The breeze was freshening a little, but it was still warm. He headed south past Josey’s restaurant. On his left, a chain was strung across the track that climbed to the little airstrip which had once played host to a winter passenger schedule between Entry Island and Havre aux Maisons. The short stretch of runway where Cowell had habitually landed his single-engined aircraft and picked up his Range Rover. The plane was still there, sitting on the tarmac.
At the top of the slope the road cut inland and he followed it up to the Anglican church. A plain white building of clapboard siding with green trim around small arched windows. It stood on the hill with a panoramic view extending west. A huge white cross, held in place against powerful winds by steel cables, cast its shadow across the graveyard.
Sime opened the gate and walked past a ship’s bell on a rusted metal mounting to wander among the headstones in the late-afternoon sunshine.
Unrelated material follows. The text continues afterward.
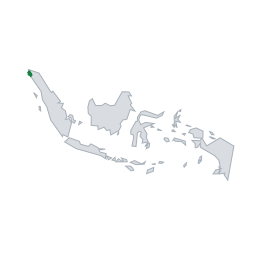 location of Aceh Jaya, Aceh, Indonesia, rotated 9°
{"feature_id": "22746128B21424895456858", "entity_name": "Aceh Jaya", "entity_type": "district", "adm_level": 2, "iso_a3": "IDN", "parent_name": "Indonesia", "parent_adm1": "Aceh", "projection": "robinson", "projection_center": [95.543, 4.811], "detail": "fine", "context": "in_parent", "style": "filled", "palette": "green", "viewbox_px": 256, "rotation_deg": 9, "n_neighbors": 0, "source": "geoboundaries", "source_scale": "gbopen_adm2", "svg_char_len": 4729}
<svg xmlns="http://www.w3.org/2000/svg" viewBox="0 0 256 256"><g transform="rotate(9 128 128)"><path d="M88.2,104.6L92.4,110.8L98.5,110.0L101.6,107.1L107.0,108.8L111.2,107.7L116.6,93.1L123.3,92.3L126.4,95.8L123.1,96.1L127.8,103.1L126.6,104.6L132.2,110.2L127.2,109.5L125.5,119.5L121.7,120.9L119.5,124.9L120.8,127.6L119.3,132.0L112.0,137.6L110.4,132.6L107.3,133.8L104.2,131.0L98.7,134.3L97.9,130.7L91.2,131.2L89.9,122.2L86.5,119.7L85.1,113.5L85.7,107.4L88.2,104.6ZM20.6,85.8L31.5,87.7L45.5,103.7L47.2,105.0L48.0,103.4L57.3,112.3L55.0,114.2L60.3,113.8L59.2,118.4L63.5,120.9L65.8,126.5L64.9,129.2L68.4,128.0L71.4,131.9L70.0,146.3L64.8,144.7L64.6,146.8L50.4,132.2L44.5,119.8L39.1,113.5L36.4,105.5L22.3,90.6L20.6,85.8ZM235.4,129.3L234.7,163.9L230.2,159.0L230.8,157.5L225.0,159.2L226.0,155.7L224.5,153.9L225.0,153.7L226.0,153.8L226.5,153.6L223.8,152.3L225.1,151.9L222.8,145.6L217.9,141.7L202.4,135.7L201.9,131.6L199.8,136.1L197.5,137.0L196.7,132.9L193.1,130.2L201.2,129.3L202.3,126.6L194.7,127.3L193.0,123.7L188.6,123.0L189.8,119.9L195.2,117.3L202.6,119.3L203.6,127.7L208.5,133.3L220.6,123.3L235.4,129.3ZM159.9,110.1L154.6,113.8L139.7,112.6L137.9,114.0L137.3,118.3L140.1,122.7L144.4,119.8L153.1,119.5L143.3,125.4L147.7,130.8L147.5,134.6L150.3,138.7L144.3,140.7L144.5,137.1L141.1,134.1L141.8,130.0L140.0,129.6L138.1,131.1L138.8,145.1L134.7,145.2L135.1,136.8L134.4,134.1L131.6,133.5L131.2,129.8L134.7,120.2L136.2,120.0L135.7,115.9L138.2,110.2L142.0,108.3L155.4,110.9L160.9,106.4L159.9,110.1ZM71.5,146.8L82.0,148.8L83.7,151.5L91.8,152.3L93.8,149.5L101.7,152.2L103.9,156.1L110.5,156.8L110.3,160.1L111.2,162.0L105.0,159.4L80.1,156.5L67.6,151.7L71.5,146.8ZM173.3,110.9L177.7,107.0L175.8,111.5L178.8,114.2L174.0,113.8L176.5,120.1L173.1,116.7L171.8,109.3L174.7,103.7L173.3,110.9ZM175.4,130.6L186.5,132.0L187.6,135.9L183.1,133.1L176.9,133.7L175.1,132.2L174.0,134.0L175.4,130.6ZM149.6,161.2L141.4,162.9L135.7,161.6L139.5,159.2L147.4,161.3L150.3,158.5L149.6,161.2ZM126.1,158.7L131.6,159.5L132.5,161.5L121.5,163.3L123.3,159.9L127.1,161.8L128.3,161.1L126.1,158.7ZM159.6,162.9L159.7,166.8L153.5,170.2L153.8,166.5L159.6,162.9ZM71.4,124.3L72.9,128.5L75.0,129.1L74.3,131.7L71.2,130.4L70.2,127.0L67.1,126.2L68.7,123.8L71.4,124.3ZM223.4,159.4L219.2,160.0L221.3,155.6L224.6,154.7L225.6,156.3L223.4,159.4ZM136.6,165.2L139.1,167.1L140.2,169.1L137.6,169.8L131.6,166.0L136.6,165.2ZM169.1,131.8L170.8,134.7L168.2,135.7L165.3,133.6L165.5,131.9L169.1,131.8ZM110.7,158.8L116.5,160.1L113.8,162.4L110.7,158.8ZM119.8,159.0L120.6,162.6L117.2,162.1L119.8,159.0ZM81.6,129.7L78.8,132.4L79.0,129.0L81.6,129.7ZM205.1,144.2L205.7,148.9L204.4,149.1L203.4,145.7L205.1,144.2ZM108.9,152.4L104.5,153.8L102.6,153.0L108.9,152.4ZM151.8,139.6L151.8,143.7L149.2,145.5L150.2,139.9L151.8,139.6ZM29.3,107.8L33.3,110.2L32.8,112.4L29.3,107.8ZM39.1,124.8L37.5,123.9L36.8,120.5L38.0,120.5L39.1,124.8ZM189.6,157.9L188.8,156.2L191.2,153.2L191.1,155.9L189.6,157.9ZM185.7,115.8L190.2,116.9L185.1,116.5L185.7,115.8ZM157.7,124.2L161.9,125.4L157.3,125.3L157.7,124.2ZM149.8,141.6L147.5,143.7L149.5,139.9L149.8,141.6ZM209.2,118.8L211.6,119.2L213.9,121.2L211.7,121.6L209.2,118.8ZM168.5,156.2L166.9,157.7L163.8,157.8L164.6,156.1L168.5,156.2ZM204.9,149.6L203.8,151.8L202.7,151.7L202.9,148.3L204.9,149.6ZM175.2,124.2L172.4,124.6L171.7,123.8L172.9,122.5L175.2,124.2ZM209.6,123.8L213.0,124.2L216.2,125.0L213.1,125.5L209.6,123.8ZM150.6,121.7L153.4,123.1L150.5,123.8L150.6,121.7ZM177.4,103.6L175.5,103.2L177.3,101.6L177.4,103.6ZM157.1,160.1L160.2,158.9L160.6,159.7L157.1,160.1ZM185.6,124.4L185.0,126.3L182.7,125.3L183.9,124.7L185.6,124.4ZM119.6,135.4L118.4,136.7L119.4,132.7L119.6,135.4ZM172.5,117.1L174.0,119.7L173.4,120.1L171.3,118.0L172.5,117.1Z" fill="#d9dde1" stroke="#a8b0b8" stroke-width="1"/><path d="M24.5,90.6L24.4,90.5L24.4,90.4L24.3,90.2L24.2,90.1L24.2,89.9L24.1,89.7L23.9,89.6L23.7,89.4L23.7,89.2L23.4,88.9L23.2,88.7L22.9,88.5L22.7,88.5L22.6,88.4L22.5,88.2L22.5,87.9L22.4,87.8L22.3,87.7L22.2,87.7L21.9,87.6L21.7,87.7L21.4,87.6L21.3,87.4L21.2,87.5L21.1,87.8L21.0,88.0L20.9,88.2L21.0,88.2L21.0,88.3L21.1,88.5L21.3,88.6L21.2,88.7L21.3,88.7L21.3,88.8L21.2,88.8L21.3,88.8L21.4,89.0L21.4,89.3L21.5,89.4L21.4,89.4L21.4,89.5L21.5,89.5L21.5,89.8L21.7,90.0L21.8,90.0L22.0,90.3L21.9,90.3L22.0,90.4L22.1,90.5L22.3,90.6L22.2,90.7L22.2,90.8L22.3,90.8L22.3,90.7L22.4,90.8L22.5,90.9L22.6,91.0L22.8,91.1L22.9,91.3L23.0,91.4L23.1,91.5L23.7,92.2L23.8,92.1L23.8,91.9L24.0,91.6L24.1,91.4L24.2,91.2L24.3,91.2L24.5,91.1L24.5,90.9L24.4,90.9L24.4,90.7L24.5,90.6ZM21.3,89.4L21.3,89.5L21.4,89.4L21.3,89.4ZM22.2,90.6L22.3,90.6L22.2,90.6L22.2,90.6ZM21.9,90.3L21.9,90.2L21.8,90.3L21.9,90.3ZM22.0,90.4L21.9,90.4L21.9,90.5L22.0,90.4L22.0,90.5L22.0,90.4L22.0,90.4Z" fill="#22c55e" stroke="#15803d" stroke-width="1.5"/></g></svg>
Rifleman Arthur E. McLean; Curtis Quinn; Dickson, infant son of Leonard and Joyce. Some of them dated back decades. Others were more recent. But those who had staked their claim to a place here on the slopes of Entry Island were unlikely to be joined by too many more of their fellow islanders as the population dwindled towards extinction.
Sime’s shadow fell across an old, weather-worn headstone that stood no more than eighteen inches high and leaned at a slight angle in the grass. He was barely able to make out the name McKay, and he crouched down to brush away more than a century’s accumulation of algae and lichen. Kirsty McKay, he read. Daughter of Alasdair and Margaret. Died August 5th, 1912, aged 82 . Kirsty’s great-great-great-grandmother. It had to be. The old lady whose photograph he had seen in the album started by Kirsty’s mother. He tried to recall her face, but the detail was gone. There was just an impression left in his mind of a time when people of a certain generation all seemed to look the same. Perhaps the homogenising effect of a popular hairstyle, or a fashion in clothes and hats. Or the limitations of those early cameras. The black, white and sepia prints, the poor lighting. Too dark or too light, too much contrast or too little.
Whatever it was, Sime found something sad in stumbling across the old lady’s grave like this. An image in a photo album perpetuates the illusion of life. Long after death, a smile or a frown lingers on. But a hole in the ground, with a stone marking the place where your head has been laid, is for eternity. He placed his hand on the stone. It was cool against his skin, and he felt the strangest sense of affinity with the old woman whose bones lay beneath him. As if somehow she made a bridge between his past and his present. Between him and her great-great-great-granddaughter.